Road ahead: The Government is seeking to regulate the e-hailing services industry to give more protection to passengers and drivers, among others.

Road ahead: The Government is seeking to regulate the e-hailing services industry to give more protection to passengers and drivers, among others.

LAWS have been tabled in Parliament to regulate e-hailing services while protecting the drivers from being harassed and assaulted in the future.

The Government is seeking to introduce an intermediation business licence, following amendments to the Commercial Vehicles Licensing Board Act 1987 and the Land Public Transport Act 2010, to legalise e-hailing services as a public vehicle.

The proposed amendments, tabled for first reading by Minister in the Prime Minister’s Department Datuk Seri Nancy Shukri, provide for the renewal of an intermediation business licence, including the application and conditions for the renewal of such licence within the period and in the manner determined by the Commercial Vehicles Licensing Board (CVLB).

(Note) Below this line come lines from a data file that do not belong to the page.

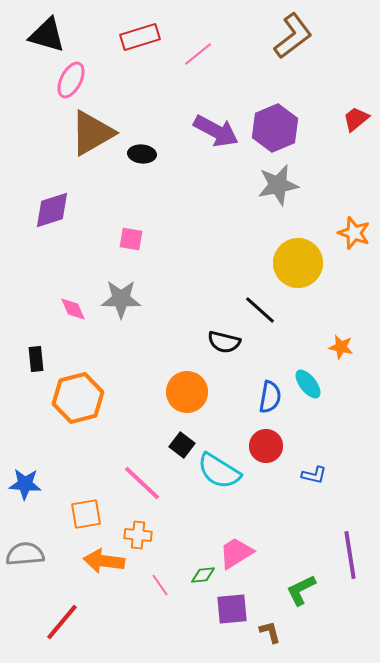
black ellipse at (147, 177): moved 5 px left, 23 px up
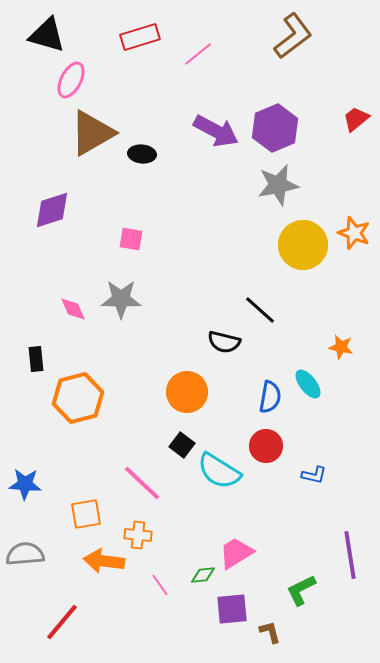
yellow circle at (298, 263): moved 5 px right, 18 px up
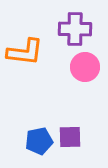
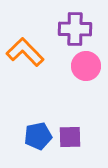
orange L-shape: rotated 141 degrees counterclockwise
pink circle: moved 1 px right, 1 px up
blue pentagon: moved 1 px left, 5 px up
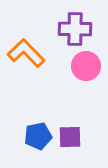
orange L-shape: moved 1 px right, 1 px down
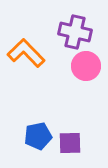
purple cross: moved 3 px down; rotated 12 degrees clockwise
purple square: moved 6 px down
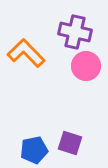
blue pentagon: moved 4 px left, 14 px down
purple square: rotated 20 degrees clockwise
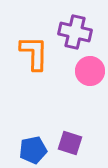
orange L-shape: moved 8 px right; rotated 45 degrees clockwise
pink circle: moved 4 px right, 5 px down
blue pentagon: moved 1 px left
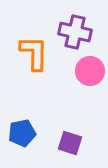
blue pentagon: moved 11 px left, 17 px up
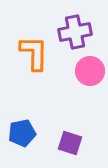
purple cross: rotated 24 degrees counterclockwise
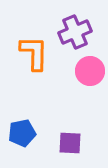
purple cross: rotated 12 degrees counterclockwise
purple square: rotated 15 degrees counterclockwise
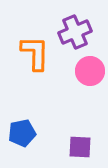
orange L-shape: moved 1 px right
purple square: moved 10 px right, 4 px down
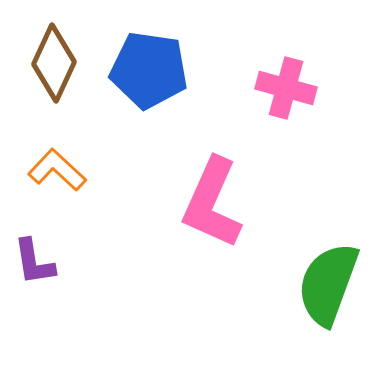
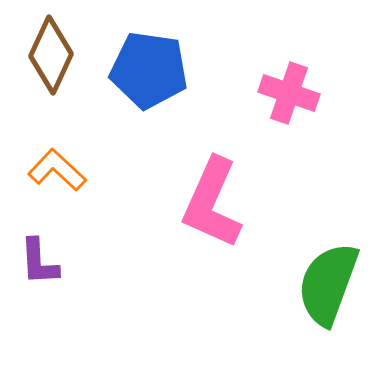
brown diamond: moved 3 px left, 8 px up
pink cross: moved 3 px right, 5 px down; rotated 4 degrees clockwise
purple L-shape: moved 5 px right; rotated 6 degrees clockwise
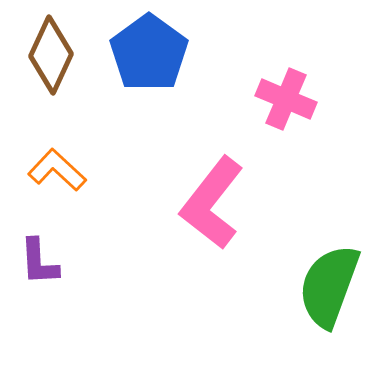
blue pentagon: moved 17 px up; rotated 28 degrees clockwise
pink cross: moved 3 px left, 6 px down; rotated 4 degrees clockwise
pink L-shape: rotated 14 degrees clockwise
green semicircle: moved 1 px right, 2 px down
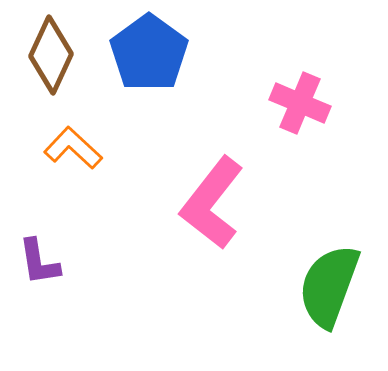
pink cross: moved 14 px right, 4 px down
orange L-shape: moved 16 px right, 22 px up
purple L-shape: rotated 6 degrees counterclockwise
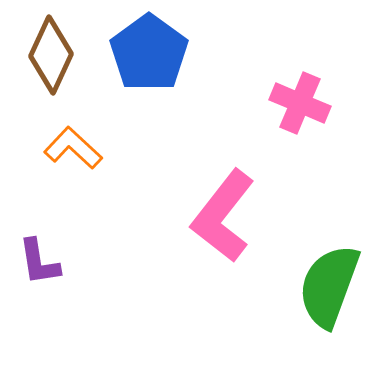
pink L-shape: moved 11 px right, 13 px down
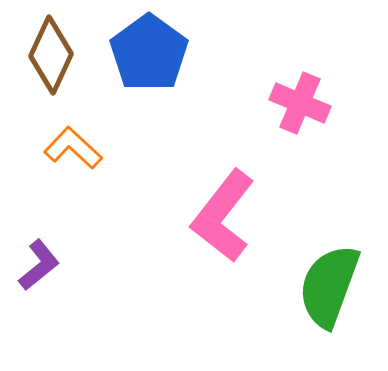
purple L-shape: moved 3 px down; rotated 120 degrees counterclockwise
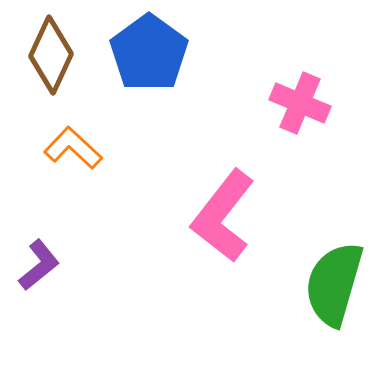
green semicircle: moved 5 px right, 2 px up; rotated 4 degrees counterclockwise
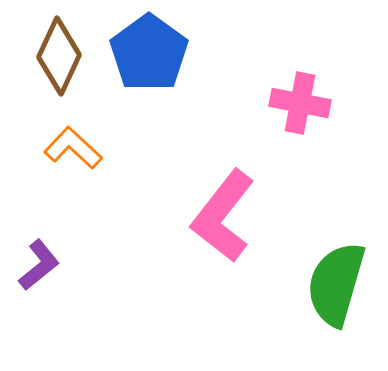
brown diamond: moved 8 px right, 1 px down
pink cross: rotated 12 degrees counterclockwise
green semicircle: moved 2 px right
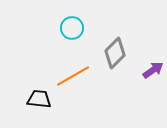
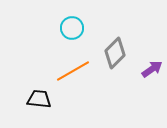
purple arrow: moved 1 px left, 1 px up
orange line: moved 5 px up
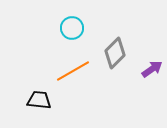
black trapezoid: moved 1 px down
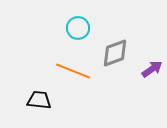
cyan circle: moved 6 px right
gray diamond: rotated 24 degrees clockwise
orange line: rotated 52 degrees clockwise
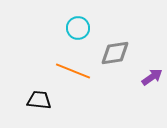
gray diamond: rotated 12 degrees clockwise
purple arrow: moved 8 px down
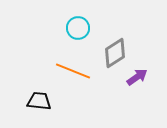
gray diamond: rotated 24 degrees counterclockwise
purple arrow: moved 15 px left
black trapezoid: moved 1 px down
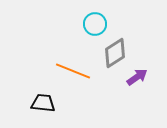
cyan circle: moved 17 px right, 4 px up
black trapezoid: moved 4 px right, 2 px down
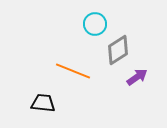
gray diamond: moved 3 px right, 3 px up
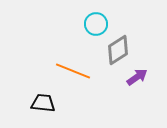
cyan circle: moved 1 px right
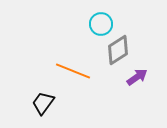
cyan circle: moved 5 px right
black trapezoid: rotated 60 degrees counterclockwise
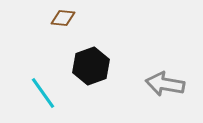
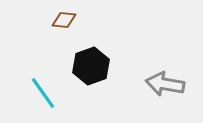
brown diamond: moved 1 px right, 2 px down
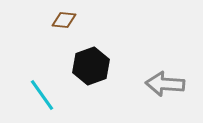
gray arrow: rotated 6 degrees counterclockwise
cyan line: moved 1 px left, 2 px down
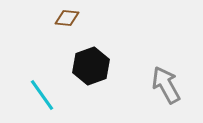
brown diamond: moved 3 px right, 2 px up
gray arrow: moved 1 px right, 1 px down; rotated 57 degrees clockwise
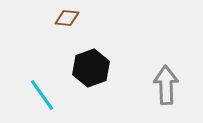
black hexagon: moved 2 px down
gray arrow: rotated 27 degrees clockwise
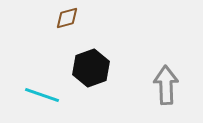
brown diamond: rotated 20 degrees counterclockwise
cyan line: rotated 36 degrees counterclockwise
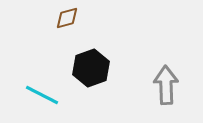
cyan line: rotated 8 degrees clockwise
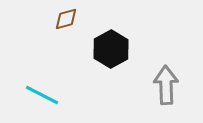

The Bill seeks to define an e-hailing vehicle as a motor vehicle with a seating capacity of four persons and not more than 11 persons (including the driver) for any journey for single or separate fares with booking made through electronic mobile apps.

Under Section 26A (1), it will be compulsory for a company operating e-hailing services to have an intermediation business licence and comply with the conditions set by CVLB.

These include the type of service provided, measures to safeguard the safety and security of passengers and standard of performance to be complied with by the e-hailing companies.

An individual providing e-hailing services operating without an intermediation business licence can be fined up to RM500,000, jailed up to three years or both upon conviction.

Those who fail to comply with the conditions set by CVLB can be fined between RM1,000 and RM200,000, jailed a maximum of two years or both upon conviction.

Meanwhile, under amendments to the Land Public Transport Act 2010, Section 200 is amended to include offences involving a person who assaults, hinders or obstructs those involved in e-hailing services.

Those convicted may be liable to a fine of RM1,000, imprisonment not exceeding three months or both upon conviction.

Under Section 12E, those operating e-hailing services cannot transfer or reassign their licence. If they do, they can be fined between RM1,000 and RM10,000, jailed up to one year or both upon conviction.